#### WORK TO COMPLETE
From the listing below, set down exactly the lines between the one holding "(pin output line" and the one holding "(pin power_out line (at 135.89 -5.08", inclusive. No other line is wanted.

*** Block opens ***

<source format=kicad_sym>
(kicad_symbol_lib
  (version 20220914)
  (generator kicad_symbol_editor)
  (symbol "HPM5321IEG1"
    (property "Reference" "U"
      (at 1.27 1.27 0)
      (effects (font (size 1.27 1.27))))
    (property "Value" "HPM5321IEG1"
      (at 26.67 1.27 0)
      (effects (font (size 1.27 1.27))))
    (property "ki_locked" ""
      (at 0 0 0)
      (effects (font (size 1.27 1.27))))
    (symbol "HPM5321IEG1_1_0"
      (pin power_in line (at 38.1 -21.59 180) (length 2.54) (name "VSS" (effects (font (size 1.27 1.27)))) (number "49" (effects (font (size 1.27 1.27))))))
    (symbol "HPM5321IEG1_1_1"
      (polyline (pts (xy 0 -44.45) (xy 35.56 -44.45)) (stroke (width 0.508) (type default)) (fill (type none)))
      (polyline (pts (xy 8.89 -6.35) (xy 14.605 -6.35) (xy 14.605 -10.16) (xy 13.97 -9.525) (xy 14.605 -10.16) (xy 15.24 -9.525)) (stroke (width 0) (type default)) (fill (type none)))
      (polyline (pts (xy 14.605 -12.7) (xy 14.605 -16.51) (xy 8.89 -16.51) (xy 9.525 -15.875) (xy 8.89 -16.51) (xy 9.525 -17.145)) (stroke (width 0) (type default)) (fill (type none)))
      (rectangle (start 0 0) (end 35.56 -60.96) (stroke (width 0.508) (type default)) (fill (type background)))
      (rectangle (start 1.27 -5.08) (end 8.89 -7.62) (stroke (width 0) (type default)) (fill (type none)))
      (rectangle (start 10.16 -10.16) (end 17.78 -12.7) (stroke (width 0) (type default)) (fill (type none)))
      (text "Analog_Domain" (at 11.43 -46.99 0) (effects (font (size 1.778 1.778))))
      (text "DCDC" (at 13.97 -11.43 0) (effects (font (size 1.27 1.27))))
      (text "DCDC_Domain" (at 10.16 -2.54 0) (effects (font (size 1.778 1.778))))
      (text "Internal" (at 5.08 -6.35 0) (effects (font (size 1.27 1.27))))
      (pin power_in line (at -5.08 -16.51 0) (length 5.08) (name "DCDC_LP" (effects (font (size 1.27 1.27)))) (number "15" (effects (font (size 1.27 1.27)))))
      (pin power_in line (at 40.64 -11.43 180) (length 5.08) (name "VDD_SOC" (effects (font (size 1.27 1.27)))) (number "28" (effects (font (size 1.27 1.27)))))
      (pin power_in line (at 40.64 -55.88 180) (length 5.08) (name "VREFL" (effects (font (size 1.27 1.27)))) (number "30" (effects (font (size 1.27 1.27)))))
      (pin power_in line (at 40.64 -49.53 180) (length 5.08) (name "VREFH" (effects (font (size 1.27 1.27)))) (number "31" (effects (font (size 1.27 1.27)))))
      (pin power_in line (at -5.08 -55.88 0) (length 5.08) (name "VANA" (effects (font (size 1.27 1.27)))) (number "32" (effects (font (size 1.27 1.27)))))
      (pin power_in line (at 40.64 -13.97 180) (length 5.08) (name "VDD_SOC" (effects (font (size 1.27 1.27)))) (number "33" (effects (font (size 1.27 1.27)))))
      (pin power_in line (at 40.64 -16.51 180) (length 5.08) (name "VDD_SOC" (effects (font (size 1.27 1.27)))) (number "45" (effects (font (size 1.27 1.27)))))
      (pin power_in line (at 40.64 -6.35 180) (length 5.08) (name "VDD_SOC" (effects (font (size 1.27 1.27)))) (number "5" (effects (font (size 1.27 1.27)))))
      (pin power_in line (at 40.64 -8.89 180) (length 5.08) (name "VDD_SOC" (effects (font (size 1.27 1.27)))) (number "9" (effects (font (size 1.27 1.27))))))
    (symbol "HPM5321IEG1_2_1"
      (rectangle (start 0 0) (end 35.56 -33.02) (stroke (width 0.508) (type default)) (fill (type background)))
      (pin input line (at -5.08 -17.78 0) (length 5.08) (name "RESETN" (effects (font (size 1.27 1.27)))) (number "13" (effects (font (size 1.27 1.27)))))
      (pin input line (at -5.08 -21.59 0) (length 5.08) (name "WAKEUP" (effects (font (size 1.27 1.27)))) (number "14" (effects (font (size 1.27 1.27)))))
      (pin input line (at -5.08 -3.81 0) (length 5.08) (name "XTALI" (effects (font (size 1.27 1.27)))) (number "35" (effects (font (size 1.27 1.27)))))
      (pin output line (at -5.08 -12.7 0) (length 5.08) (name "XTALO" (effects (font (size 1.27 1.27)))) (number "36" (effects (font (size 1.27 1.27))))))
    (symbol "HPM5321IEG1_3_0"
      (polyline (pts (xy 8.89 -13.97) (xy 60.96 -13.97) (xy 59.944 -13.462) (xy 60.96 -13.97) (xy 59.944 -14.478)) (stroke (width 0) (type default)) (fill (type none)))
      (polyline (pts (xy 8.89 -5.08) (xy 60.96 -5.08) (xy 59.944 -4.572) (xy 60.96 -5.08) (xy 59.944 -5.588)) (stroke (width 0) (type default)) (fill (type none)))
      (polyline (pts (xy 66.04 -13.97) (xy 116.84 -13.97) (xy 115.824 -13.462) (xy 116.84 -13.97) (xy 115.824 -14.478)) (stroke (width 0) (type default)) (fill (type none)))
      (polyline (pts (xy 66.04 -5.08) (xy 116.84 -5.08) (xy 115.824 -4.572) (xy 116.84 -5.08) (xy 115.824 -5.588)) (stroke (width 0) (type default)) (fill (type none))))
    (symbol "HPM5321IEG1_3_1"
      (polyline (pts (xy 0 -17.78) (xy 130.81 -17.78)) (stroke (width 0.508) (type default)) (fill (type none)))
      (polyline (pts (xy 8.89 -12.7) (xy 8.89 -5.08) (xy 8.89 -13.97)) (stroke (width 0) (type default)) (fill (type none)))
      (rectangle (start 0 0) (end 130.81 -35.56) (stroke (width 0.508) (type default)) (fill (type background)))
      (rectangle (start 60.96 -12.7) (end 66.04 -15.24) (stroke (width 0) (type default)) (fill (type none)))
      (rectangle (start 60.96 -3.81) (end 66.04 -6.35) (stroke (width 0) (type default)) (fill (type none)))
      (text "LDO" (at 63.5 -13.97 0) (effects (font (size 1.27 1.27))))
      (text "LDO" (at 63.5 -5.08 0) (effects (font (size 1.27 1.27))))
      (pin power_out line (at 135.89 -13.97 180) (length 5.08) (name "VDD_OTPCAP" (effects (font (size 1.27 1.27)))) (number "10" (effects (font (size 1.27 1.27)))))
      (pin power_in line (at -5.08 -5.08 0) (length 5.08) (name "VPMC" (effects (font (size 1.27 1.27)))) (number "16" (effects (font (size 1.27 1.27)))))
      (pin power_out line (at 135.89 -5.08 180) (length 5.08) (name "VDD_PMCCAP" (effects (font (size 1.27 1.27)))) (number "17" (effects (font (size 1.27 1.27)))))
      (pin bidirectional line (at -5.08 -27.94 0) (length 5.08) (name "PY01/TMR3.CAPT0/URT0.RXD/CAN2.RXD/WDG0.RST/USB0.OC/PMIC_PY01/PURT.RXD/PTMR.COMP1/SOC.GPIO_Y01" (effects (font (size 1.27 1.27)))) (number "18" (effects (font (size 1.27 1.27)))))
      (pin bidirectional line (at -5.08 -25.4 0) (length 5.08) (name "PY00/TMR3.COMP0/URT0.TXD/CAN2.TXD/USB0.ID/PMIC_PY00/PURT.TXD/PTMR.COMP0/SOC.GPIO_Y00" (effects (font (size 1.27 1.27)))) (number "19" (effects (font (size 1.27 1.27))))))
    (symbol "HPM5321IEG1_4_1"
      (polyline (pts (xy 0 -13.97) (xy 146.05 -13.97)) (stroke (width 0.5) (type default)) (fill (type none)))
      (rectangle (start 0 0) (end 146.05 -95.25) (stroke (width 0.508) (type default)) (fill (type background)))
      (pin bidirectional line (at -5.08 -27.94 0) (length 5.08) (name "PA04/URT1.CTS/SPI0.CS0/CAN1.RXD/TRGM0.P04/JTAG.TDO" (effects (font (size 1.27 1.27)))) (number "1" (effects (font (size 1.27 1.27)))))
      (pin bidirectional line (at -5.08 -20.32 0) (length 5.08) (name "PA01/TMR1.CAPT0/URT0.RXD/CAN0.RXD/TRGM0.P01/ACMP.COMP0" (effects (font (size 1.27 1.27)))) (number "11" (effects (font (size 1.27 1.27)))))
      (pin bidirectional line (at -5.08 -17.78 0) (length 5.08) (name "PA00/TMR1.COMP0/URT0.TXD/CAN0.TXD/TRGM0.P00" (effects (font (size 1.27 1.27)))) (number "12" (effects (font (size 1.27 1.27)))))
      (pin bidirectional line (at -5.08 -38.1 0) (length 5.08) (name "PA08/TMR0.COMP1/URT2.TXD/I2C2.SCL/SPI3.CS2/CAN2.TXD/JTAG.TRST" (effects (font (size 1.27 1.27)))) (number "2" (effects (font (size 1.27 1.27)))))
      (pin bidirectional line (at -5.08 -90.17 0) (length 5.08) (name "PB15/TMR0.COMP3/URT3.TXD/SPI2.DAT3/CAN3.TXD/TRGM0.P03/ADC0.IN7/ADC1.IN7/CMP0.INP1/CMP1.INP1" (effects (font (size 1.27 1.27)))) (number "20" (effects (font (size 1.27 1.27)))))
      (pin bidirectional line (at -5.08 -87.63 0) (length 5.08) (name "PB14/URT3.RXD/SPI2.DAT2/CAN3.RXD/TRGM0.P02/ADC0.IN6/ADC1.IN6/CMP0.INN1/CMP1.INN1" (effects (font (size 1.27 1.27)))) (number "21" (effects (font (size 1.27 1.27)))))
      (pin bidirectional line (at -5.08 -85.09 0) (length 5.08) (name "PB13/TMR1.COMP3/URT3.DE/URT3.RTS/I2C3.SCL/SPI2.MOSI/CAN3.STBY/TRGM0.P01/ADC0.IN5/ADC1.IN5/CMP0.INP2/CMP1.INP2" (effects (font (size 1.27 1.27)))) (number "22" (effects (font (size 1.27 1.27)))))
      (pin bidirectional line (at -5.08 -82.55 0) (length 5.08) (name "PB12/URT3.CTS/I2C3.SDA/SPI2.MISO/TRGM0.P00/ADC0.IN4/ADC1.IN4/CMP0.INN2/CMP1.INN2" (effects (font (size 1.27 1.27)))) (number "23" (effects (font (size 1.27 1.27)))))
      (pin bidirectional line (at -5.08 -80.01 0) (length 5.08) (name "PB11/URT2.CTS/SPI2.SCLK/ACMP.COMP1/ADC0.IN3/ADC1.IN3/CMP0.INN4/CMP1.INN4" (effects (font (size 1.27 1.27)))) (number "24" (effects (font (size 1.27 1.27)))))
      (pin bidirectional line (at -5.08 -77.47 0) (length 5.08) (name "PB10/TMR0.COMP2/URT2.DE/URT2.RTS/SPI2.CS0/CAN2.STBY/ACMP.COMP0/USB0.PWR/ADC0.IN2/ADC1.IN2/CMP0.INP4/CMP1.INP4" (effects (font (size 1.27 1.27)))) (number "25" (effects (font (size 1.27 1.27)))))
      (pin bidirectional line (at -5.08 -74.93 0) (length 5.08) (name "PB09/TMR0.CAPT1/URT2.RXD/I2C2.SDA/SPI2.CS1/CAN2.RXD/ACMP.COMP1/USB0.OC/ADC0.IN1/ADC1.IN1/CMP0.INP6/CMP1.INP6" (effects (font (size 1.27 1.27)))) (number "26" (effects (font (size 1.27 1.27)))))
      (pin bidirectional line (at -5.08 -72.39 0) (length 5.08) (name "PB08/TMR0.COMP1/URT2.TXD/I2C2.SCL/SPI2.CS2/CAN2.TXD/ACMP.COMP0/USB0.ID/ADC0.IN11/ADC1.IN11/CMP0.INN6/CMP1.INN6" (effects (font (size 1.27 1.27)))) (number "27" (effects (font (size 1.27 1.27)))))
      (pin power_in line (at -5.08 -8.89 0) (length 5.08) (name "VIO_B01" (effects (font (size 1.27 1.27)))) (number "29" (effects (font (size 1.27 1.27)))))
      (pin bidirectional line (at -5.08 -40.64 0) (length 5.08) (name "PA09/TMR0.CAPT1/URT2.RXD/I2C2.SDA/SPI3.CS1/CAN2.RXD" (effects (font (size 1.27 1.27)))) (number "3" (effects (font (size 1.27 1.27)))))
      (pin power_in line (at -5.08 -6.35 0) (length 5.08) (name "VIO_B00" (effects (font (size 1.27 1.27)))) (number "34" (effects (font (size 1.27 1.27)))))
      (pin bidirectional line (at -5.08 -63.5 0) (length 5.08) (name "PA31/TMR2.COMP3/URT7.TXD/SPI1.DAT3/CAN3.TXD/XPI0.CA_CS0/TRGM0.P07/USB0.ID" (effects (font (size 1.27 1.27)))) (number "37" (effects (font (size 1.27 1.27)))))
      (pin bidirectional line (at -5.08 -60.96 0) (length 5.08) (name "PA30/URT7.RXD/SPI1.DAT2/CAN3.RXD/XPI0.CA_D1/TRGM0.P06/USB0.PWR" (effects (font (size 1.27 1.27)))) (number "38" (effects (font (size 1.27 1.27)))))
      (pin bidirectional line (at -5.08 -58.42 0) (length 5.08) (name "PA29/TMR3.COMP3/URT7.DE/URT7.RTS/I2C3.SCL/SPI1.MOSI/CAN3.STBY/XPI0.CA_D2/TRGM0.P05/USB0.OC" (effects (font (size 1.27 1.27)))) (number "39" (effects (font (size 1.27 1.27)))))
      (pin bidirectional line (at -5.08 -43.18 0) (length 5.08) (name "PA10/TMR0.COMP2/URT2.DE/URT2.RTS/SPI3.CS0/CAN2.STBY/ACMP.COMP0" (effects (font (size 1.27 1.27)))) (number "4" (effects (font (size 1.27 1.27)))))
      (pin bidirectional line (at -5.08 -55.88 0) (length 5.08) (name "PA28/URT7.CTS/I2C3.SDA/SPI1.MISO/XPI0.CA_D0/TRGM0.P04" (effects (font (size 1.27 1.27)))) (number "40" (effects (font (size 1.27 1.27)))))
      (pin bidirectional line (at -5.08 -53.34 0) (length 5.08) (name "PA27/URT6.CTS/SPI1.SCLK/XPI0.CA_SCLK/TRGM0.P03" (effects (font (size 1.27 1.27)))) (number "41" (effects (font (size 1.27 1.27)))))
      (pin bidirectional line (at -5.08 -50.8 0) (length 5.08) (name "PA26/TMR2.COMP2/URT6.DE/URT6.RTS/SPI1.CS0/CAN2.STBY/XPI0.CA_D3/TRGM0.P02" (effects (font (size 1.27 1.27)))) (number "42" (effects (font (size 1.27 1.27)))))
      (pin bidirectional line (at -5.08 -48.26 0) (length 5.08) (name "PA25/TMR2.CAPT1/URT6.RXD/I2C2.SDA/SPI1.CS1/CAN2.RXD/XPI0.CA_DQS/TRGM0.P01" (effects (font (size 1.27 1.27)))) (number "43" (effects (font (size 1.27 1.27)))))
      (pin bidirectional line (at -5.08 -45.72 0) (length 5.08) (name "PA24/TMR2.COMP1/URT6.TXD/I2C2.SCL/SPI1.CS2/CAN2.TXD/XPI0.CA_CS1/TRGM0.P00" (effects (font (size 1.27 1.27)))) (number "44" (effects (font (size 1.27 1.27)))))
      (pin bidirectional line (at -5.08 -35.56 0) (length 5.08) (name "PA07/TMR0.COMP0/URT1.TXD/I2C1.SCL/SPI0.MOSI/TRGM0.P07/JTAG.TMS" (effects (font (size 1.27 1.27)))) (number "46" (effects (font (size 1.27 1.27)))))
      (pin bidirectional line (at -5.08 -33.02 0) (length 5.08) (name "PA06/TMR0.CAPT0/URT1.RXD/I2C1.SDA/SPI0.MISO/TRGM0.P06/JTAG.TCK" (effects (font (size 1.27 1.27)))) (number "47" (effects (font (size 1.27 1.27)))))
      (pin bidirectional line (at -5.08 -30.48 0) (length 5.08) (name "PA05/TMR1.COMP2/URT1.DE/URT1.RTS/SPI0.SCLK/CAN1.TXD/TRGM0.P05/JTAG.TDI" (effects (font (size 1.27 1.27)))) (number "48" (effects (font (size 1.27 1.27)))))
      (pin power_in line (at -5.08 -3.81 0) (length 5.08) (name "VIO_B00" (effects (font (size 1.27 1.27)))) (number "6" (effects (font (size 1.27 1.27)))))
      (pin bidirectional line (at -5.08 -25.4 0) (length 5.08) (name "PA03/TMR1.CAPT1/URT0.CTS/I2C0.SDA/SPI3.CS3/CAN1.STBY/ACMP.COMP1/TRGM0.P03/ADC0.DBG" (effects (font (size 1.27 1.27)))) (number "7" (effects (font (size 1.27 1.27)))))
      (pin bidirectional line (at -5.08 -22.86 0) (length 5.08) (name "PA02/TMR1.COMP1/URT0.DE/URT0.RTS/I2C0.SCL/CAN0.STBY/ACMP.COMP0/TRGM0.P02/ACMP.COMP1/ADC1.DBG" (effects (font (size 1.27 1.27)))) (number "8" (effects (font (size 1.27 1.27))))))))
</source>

*** Block closes ***

#### RESPONSE
      (pin output line (at -5.08 -12.7 0) (length 5.08) (name "XTALO" (effects (font (size 1.27 1.27)))) (number "36" (effects (font (size 1.27 1.27))))))
    (symbol "HPM5321IEG1_3_0"
      (polyline (pts (xy 8.89 -13.97) (xy 60.96 -13.97) (xy 59.944 -13.462) (xy 60.96 -13.97) (xy 59.944 -14.478)) (stroke (width 0) (type default)) (fill (type none)))
      (polyline (pts (xy 8.89 -5.08) (xy 60.96 -5.08) (xy 59.944 -4.572) (xy 60.96 -5.08) (xy 59.944 -5.588)) (stroke (width 0) (type default)) (fill (type none)))
      (polyline (pts (xy 66.04 -13.97) (xy 116.84 -13.97) (xy 115.824 -13.462) (xy 116.84 -13.97) (xy 115.824 -14.478)) (stroke (width 0) (type default)) (fill (type none)))
      (polyline (pts (xy 66.04 -5.08) (xy 116.84 -5.08) (xy 115.824 -4.572) (xy 116.84 -5.08) (xy 115.824 -5.588)) (stroke (width 0) (type default)) (fill (type none))))
    (symbol "HPM5321IEG1_3_1"
      (polyline (pts (xy 0 -17.78) (xy 130.81 -17.78)) (stroke (width 0.508) (type default)) (fill (type none)))
      (polyline (pts (xy 8.89 -12.7) (xy 8.89 -5.08) (xy 8.89 -13.97)) (stroke (width 0) (type default)) (fill (type none)))
      (rectangle (start 0 0) (end 130.81 -35.56) (stroke (width 0.508) (type default)) (fill (type background)))
      (rectangle (start 60.96 -12.7) (end 66.04 -15.24) (stroke (width 0) (type default)) (fill (type none)))
      (rectangle (start 60.96 -3.81) (end 66.04 -6.35) (stroke (width 0) (type default)) (fill (type none)))
      (text "LDO" (at 63.5 -13.97 0) (effects (font (size 1.27 1.27))))
      (text "LDO" (at 63.5 -5.08 0) (effects (font (size 1.27 1.27))))
      (pin power_out line (at 135.89 -13.97 180) (length 5.08) (name "VDD_OTPCAP" (effects (font (size 1.27 1.27)))) (number "10" (effects (font (size 1.27 1.27)))))
      (pin power_in line (at -5.08 -5.08 0) (length 5.08) (name "VPMC" (effects (font (size 1.27 1.27)))) (number "16" (effects (font (size 1.27 1.27)))))
      (pin power_out line (at 135.89 -5.08 180) (length 5.08) (name "VDD_PMCCAP" (effects (font (size 1.27 1.27)))) (number "17" (effects (font (size 1.27 1.27)))))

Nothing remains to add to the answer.